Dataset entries
..............................
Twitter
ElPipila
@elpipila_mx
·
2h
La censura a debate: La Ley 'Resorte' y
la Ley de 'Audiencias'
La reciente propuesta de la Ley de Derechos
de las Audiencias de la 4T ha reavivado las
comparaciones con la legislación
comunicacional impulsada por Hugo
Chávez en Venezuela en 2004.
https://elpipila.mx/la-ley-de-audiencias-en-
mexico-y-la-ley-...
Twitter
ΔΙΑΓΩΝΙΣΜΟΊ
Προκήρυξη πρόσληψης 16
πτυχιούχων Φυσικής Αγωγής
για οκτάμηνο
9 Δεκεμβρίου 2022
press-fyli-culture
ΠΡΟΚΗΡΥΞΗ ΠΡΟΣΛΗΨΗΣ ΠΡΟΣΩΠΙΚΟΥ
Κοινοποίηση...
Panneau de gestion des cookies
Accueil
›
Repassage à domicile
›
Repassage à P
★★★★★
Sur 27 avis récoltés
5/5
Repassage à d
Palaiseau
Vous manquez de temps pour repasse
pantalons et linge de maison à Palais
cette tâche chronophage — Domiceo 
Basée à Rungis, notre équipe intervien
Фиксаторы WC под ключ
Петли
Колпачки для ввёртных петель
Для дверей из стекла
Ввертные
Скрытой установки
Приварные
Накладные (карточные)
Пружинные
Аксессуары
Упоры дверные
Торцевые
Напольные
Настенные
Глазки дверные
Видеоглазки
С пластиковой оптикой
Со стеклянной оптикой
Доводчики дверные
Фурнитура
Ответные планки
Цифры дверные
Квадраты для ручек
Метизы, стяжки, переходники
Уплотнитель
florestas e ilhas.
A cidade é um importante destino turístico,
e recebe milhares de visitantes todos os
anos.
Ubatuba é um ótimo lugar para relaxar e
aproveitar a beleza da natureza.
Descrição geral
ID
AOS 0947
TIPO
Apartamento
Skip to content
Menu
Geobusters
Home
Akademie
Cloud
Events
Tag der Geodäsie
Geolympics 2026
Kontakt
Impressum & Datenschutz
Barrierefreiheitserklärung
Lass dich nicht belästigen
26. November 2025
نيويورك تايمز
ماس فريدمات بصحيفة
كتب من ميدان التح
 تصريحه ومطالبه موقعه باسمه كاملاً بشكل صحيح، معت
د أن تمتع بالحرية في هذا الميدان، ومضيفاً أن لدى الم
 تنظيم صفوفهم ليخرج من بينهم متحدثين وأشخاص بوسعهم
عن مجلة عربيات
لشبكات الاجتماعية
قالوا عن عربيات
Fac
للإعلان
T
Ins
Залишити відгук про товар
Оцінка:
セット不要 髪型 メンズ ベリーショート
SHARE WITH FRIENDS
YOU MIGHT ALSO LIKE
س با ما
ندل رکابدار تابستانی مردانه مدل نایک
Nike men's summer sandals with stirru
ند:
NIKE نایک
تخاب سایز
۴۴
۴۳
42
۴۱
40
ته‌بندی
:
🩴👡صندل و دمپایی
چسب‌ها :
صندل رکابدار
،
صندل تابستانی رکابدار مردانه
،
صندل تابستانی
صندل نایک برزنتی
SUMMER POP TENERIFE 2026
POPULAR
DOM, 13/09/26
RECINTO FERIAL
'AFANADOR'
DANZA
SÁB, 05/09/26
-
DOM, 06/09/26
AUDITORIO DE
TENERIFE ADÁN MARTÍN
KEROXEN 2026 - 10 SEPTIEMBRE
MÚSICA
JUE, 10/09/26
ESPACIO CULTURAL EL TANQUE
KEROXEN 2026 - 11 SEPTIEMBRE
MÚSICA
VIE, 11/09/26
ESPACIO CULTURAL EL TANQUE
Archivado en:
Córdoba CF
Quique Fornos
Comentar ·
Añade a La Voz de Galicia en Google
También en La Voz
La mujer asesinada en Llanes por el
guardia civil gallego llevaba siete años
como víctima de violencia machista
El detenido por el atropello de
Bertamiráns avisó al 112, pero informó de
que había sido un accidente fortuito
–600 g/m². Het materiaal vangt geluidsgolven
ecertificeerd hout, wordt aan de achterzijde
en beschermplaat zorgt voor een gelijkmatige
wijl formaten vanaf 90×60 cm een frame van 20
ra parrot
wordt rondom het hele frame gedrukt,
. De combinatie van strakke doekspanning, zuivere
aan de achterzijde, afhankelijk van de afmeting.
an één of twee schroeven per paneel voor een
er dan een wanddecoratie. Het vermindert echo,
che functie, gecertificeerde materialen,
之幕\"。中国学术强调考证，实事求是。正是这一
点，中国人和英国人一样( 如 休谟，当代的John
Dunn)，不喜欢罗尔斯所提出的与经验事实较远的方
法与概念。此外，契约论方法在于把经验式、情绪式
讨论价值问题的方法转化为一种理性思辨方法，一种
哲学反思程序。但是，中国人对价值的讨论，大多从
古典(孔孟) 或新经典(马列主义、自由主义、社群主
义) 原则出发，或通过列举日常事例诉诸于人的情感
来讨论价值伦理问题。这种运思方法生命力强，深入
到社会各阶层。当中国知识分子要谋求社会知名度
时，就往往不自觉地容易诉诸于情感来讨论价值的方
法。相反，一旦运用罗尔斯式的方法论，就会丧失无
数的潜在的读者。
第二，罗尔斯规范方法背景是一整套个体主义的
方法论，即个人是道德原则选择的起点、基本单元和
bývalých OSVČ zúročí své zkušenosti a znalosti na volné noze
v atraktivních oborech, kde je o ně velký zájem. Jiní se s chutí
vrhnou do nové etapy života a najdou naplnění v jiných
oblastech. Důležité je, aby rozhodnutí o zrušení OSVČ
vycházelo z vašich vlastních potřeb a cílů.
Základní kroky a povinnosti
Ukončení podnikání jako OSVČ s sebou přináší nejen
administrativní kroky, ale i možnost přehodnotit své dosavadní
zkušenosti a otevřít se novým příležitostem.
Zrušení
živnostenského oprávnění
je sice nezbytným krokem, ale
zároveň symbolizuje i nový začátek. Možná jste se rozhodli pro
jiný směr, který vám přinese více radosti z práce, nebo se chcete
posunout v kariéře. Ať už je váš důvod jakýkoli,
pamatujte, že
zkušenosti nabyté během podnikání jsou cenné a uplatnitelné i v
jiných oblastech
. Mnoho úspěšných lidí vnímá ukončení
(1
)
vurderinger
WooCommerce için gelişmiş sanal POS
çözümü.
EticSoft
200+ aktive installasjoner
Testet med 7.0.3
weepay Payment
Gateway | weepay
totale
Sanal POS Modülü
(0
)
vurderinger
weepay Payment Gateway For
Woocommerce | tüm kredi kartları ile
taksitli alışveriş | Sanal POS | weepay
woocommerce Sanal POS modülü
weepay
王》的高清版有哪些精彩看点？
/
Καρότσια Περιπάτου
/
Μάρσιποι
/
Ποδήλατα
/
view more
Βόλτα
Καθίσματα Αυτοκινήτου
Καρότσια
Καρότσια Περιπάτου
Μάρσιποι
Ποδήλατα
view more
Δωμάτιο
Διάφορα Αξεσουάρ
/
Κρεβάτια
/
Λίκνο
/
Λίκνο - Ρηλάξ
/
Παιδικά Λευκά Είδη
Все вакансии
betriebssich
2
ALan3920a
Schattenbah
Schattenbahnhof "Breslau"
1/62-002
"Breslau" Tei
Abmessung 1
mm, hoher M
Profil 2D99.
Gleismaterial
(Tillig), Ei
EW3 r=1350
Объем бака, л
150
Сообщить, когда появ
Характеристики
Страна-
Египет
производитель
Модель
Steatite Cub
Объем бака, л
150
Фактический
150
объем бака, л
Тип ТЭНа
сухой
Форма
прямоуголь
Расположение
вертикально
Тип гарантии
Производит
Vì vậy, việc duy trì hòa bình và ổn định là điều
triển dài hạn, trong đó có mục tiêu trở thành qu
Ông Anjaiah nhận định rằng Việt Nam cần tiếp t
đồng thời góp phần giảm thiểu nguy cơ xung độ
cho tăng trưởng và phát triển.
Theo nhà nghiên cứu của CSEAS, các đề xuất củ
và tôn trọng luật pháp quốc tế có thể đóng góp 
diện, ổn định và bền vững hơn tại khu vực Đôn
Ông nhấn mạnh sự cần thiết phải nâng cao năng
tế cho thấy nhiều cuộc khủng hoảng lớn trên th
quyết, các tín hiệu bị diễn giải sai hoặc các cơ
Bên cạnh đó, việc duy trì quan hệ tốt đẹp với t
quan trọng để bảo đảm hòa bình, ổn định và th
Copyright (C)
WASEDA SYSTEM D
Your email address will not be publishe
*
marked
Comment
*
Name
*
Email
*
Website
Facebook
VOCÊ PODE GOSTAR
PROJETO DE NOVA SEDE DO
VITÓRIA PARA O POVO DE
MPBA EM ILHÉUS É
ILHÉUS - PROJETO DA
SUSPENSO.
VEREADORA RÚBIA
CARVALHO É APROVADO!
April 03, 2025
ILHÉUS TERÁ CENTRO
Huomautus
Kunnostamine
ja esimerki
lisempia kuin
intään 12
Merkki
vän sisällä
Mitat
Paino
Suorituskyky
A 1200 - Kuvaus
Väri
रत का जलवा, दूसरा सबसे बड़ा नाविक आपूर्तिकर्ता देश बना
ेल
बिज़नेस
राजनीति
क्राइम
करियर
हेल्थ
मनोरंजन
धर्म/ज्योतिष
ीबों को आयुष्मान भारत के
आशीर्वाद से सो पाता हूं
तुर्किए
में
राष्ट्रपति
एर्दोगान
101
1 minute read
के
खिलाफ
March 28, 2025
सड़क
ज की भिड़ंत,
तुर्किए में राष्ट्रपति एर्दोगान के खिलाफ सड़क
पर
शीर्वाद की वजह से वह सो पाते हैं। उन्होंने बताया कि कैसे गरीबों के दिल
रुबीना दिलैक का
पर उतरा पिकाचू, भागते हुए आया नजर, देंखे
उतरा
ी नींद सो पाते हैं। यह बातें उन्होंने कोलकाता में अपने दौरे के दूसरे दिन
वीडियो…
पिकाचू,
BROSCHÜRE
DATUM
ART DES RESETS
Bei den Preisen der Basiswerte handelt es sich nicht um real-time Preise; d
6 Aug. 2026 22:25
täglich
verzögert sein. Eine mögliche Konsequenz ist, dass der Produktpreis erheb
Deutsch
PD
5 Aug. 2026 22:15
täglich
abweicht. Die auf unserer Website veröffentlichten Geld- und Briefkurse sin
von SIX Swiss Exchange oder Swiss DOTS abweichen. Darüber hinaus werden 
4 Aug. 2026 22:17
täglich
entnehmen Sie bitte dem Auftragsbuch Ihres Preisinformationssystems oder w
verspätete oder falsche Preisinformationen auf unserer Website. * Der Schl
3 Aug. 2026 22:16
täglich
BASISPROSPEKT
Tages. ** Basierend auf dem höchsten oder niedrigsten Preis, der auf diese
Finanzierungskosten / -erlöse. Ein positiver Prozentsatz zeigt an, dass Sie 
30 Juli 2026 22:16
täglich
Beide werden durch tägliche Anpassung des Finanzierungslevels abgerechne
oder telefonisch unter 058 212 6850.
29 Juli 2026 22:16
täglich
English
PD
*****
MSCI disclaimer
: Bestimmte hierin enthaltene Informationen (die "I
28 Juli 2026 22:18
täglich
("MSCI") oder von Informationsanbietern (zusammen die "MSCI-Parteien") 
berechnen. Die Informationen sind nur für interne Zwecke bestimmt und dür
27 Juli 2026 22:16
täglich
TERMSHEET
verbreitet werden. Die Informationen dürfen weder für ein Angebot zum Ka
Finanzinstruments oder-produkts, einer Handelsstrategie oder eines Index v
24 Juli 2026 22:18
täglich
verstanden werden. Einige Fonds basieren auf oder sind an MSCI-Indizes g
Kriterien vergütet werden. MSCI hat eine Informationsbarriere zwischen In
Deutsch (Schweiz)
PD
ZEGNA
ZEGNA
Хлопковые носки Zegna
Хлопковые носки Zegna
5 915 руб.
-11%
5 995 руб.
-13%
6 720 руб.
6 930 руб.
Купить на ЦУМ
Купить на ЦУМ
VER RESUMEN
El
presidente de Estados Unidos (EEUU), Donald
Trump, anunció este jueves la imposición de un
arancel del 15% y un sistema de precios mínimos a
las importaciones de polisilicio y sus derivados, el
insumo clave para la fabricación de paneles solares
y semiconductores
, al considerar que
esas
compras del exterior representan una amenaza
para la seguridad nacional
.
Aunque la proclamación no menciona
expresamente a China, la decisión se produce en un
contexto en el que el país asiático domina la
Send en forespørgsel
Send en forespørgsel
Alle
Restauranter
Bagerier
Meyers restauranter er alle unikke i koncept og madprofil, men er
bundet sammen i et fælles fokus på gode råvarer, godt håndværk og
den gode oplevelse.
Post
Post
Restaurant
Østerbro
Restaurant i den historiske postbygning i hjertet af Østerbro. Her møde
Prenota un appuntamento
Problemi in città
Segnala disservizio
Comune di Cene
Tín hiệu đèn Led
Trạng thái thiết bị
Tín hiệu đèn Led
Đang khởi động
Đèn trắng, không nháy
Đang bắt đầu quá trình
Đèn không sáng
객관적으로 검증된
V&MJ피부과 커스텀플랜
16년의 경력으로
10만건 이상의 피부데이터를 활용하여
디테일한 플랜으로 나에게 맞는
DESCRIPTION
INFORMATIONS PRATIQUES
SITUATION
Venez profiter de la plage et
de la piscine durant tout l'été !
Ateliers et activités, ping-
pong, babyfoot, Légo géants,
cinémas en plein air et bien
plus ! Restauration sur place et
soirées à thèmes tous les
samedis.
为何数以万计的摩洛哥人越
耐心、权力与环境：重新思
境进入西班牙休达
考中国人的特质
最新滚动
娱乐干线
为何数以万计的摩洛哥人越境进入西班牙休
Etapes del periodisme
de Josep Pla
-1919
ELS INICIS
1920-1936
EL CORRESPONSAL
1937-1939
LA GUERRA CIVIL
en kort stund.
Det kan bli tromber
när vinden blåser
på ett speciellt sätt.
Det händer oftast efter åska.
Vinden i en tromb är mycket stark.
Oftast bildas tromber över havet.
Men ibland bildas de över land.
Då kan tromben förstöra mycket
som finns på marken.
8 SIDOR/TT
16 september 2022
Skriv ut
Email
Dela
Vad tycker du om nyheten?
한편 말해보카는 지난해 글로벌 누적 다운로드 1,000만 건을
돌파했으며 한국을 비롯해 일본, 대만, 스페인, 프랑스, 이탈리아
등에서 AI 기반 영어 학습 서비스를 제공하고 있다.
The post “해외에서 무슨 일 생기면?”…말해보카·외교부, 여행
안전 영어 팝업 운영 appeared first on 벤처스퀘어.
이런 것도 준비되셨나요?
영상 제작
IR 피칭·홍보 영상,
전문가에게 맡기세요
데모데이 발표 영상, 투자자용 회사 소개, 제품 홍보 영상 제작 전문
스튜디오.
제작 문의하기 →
..............................
Assigned task
Go through the records and work out how many lines contain the string "định". The answer should be that number alone.

Solution for this problem
4